-- TEXT SEGMENT follows --

Courtesy Centers for Disease Control and Prevention
A tiny gene sequencing chip can help to identify the DNA of a virus in just three hours, compared with what previously took months.

Many public health experts see the Centers for Disease Control and Prevention as the premier disease detection agency not just for the United States but for the entire planet.

Yet when it comes to employing the fastest and most precise method of spotting outbreaks of illness, the CDC is no longer at the cutting edge — and won’t be for years. Centers for Disease Control and Prevention Director Thomas Frieden along with public health and provider groups want to turn that around by investing in a sophisticated technology called “advanced molecular detection” that determines the genetic map of the viruses, bacteria and parasites that cause disease.

The effort began paying off early this year. Appropriators for the first time in several years decided to rewrite Labor-HHS-Education spending provisions. In doing so, they included $30 million for the AMD technology in the omnibus spending measure funding the government through the end of fiscal 2014.

But Frieden must still persuade lawmakers to continue such annual funding for the five-year program for four more years. And he’ll be doing it even as he seeks additional funds for other programs. The Atlanta-based CDC director was in Washington last week to help present the administration’s fiscal 2015 budget proposal.

Advocates make the case that without action to boost U.S. technology to combat dangerous diseases, there will be more patients to treat who didn’t need to get sick, more lives needlessly lost and health spending that didn’t have to occur. It also means a loss of income to families and businesses that could have been avoided.

And the lag in technology is coming at a bad time, Frieden said during an interview — just as a retreat is under way in the great medical advances against infectious disease.

Deadly bacteria are becoming increasingly resistant to antibiotics with no quick way to know how widely that is occurring, Frieden said. That includes a strain called “the nightmare bacteria,” he said.

-- TEXT SEGMENT concluded --
-- DATA follows --

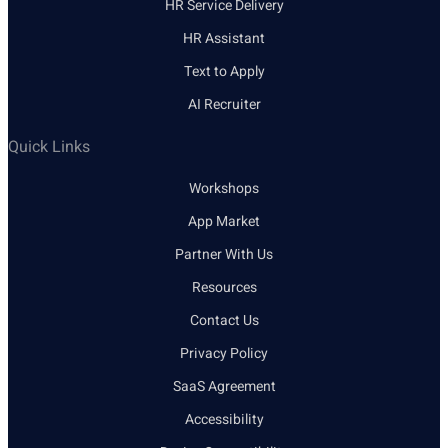
HR Service Delivery
HR Assistant
Text to Apply
AI Recruiter
Quick Links
Workshops
App Market
Partner With Us
Resources
Contact Us
Privacy Policy
SaaS Agreement
Accessibility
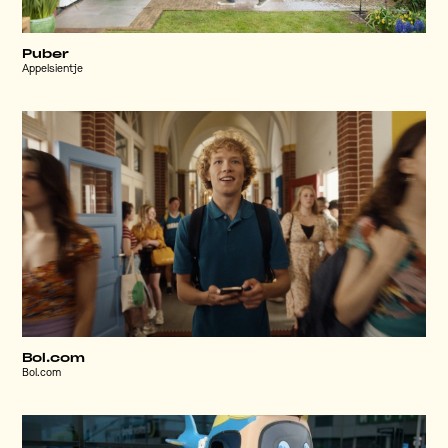
Puber
Appelsientje
Bol.com
Bol.com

-- DATA concluded --

**SET OF TASKS:**
[1] According to the text about CDC disease detection, how much money did appropriators include for the advanced molecular detection technology in the omnibus spending measure?
[2] Return the passage of the CDC disease detection text from "And the lag" to "against infectious disease.", copied exactly.
The rows have no connection to the text about CDC disease detection.

**ANSWERS TO THIS EXERCISE:**
[1] $30 million

[2]
And the lag in technology is coming at a bad time, Frieden said during an interview — just as a retreat is under way in the great medical advances against infectious disease.